I still remember the summer of 2008. I was interning at the Plug-In Hybrid and Electric Vehicle Research Center, an office within the University of California, Davis's Institute of Transportation Studies. (We often make fun of long car name acronyms, but nothing is quite as bad as saying you're with the UCD ITS PHEV research center.) The second-gen Prius was still new on showroom floors, and the prospect of a plug-in model was far on the distant horizon. If you wanted a PHEV Prius, you were towing a trailer of extra batteries behind you. I met those guys. I remember all of those early adopters at various conferences and meetings those sunny months home in California, just as I remember boring various Tesla engineers at a company picnic about what I thought the still-unseen Model S should look like. I remember asking my boss if he thought the first-gen Chevrolet Volt would be a good car.
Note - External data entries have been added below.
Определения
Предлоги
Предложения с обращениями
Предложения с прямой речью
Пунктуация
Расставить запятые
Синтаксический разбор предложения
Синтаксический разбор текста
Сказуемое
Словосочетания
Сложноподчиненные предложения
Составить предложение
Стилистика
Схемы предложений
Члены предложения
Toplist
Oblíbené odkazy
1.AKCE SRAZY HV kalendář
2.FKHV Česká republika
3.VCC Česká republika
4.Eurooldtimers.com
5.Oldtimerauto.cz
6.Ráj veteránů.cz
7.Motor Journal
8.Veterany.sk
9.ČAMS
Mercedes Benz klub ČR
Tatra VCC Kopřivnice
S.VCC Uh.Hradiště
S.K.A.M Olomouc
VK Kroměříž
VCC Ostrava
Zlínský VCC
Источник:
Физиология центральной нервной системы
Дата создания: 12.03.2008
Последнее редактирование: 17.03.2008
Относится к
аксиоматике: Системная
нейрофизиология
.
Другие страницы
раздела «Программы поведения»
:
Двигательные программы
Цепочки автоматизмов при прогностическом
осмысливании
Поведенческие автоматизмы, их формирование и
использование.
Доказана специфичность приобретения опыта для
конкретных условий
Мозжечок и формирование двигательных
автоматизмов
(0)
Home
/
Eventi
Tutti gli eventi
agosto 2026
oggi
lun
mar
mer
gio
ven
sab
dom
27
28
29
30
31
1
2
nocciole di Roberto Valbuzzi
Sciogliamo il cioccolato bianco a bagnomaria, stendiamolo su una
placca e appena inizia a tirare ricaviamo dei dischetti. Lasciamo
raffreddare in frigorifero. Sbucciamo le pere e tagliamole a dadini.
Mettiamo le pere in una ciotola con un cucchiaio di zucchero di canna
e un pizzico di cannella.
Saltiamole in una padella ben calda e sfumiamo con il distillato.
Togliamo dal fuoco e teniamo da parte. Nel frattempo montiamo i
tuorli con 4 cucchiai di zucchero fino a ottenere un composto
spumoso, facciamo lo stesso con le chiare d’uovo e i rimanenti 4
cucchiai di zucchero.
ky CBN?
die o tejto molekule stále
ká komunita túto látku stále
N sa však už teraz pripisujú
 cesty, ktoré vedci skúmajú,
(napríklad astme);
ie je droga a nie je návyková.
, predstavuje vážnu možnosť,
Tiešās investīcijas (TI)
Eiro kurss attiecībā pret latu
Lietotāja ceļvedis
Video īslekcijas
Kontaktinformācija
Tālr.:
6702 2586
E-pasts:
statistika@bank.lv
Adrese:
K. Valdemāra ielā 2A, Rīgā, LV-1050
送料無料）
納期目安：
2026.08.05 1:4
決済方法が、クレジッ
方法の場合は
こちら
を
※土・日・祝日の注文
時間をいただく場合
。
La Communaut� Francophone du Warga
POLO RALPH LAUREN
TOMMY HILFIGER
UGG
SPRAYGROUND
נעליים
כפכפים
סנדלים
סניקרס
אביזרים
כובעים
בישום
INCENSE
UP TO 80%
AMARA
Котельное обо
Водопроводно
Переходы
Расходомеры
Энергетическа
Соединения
He laughed, "If they can ever build the thing."
The Volt turned out to be something of a confused car. GM struggled to explain how it was different from other hybrids, or what was so clever about its engineering. Only owners, like our own editor-at-large Matt Farah, discovered that in day-to-day driving, the gas engine rarely kicked in at all. As long as you keep the thing charged, you have a car that runs on electricity.
I can't tell you how far away a car like the Mazda CX-90 PHEV seemed back in those days. Before even the Volt had come out. It's a completely ordinary car, one that is big and roomy and makes no extraordinary compromises toward efficiency, and yet with even a tiny plug-in-hybrid system, it has the ability to drive as economically as the most lightweight, aerodynamic supercommuter. Remember that this was an age of people spending thousands upon thousands on used Geo Metros. I remember kids driving to high school in GEM EVs, those extra-large roadgoing golf carts. Imagining a leather-lined crossover silently cruising into the parking lot at the same time was not quite science fiction but not far off.
Time will come to make the CX-90 PHEV obsolete too. Maybe solid-state battery tech will make all crossovers like it easily all-electric. Or maybe we'll make all SUVs illegal and we'll commute on trains and streetcars like we used to. But for now, in this moment, I am stunned at how much a car like this can accomplish.